- [WHAT THE EXERCISE ASKS] Across the listing below, how many lines include the string "cancer"? Reply with the number alone.

Segment Start: COLLECTED MATERIAL

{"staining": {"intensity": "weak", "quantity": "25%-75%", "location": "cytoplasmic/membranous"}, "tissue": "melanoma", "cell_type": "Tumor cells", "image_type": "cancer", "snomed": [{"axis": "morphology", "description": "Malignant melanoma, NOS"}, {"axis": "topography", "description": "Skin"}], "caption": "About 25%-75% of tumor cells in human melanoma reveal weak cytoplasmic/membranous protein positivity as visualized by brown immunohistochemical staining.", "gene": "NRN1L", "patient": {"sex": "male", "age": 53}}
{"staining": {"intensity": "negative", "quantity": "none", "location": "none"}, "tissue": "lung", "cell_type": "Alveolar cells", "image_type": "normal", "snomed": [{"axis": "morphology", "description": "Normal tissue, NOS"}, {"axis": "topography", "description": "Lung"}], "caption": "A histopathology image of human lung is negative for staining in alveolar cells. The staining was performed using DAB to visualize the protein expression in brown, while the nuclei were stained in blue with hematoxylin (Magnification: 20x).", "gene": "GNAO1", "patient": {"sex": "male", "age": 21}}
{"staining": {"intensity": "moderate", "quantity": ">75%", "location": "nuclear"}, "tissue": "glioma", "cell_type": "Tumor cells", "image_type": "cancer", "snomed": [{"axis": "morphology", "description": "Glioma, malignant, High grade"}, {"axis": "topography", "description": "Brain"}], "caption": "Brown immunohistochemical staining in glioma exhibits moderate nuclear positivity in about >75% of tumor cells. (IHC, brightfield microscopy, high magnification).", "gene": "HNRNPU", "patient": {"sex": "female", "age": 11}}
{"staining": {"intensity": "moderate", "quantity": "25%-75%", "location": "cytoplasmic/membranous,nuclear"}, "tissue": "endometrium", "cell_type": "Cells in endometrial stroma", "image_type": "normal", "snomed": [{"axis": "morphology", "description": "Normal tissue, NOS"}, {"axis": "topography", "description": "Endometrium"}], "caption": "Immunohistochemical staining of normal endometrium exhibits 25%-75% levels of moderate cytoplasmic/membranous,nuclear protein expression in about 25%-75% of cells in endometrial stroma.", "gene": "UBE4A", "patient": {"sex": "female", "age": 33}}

Segment End: COLLECTED MATERIAL

- [OUTPUT OF THE TASK] 2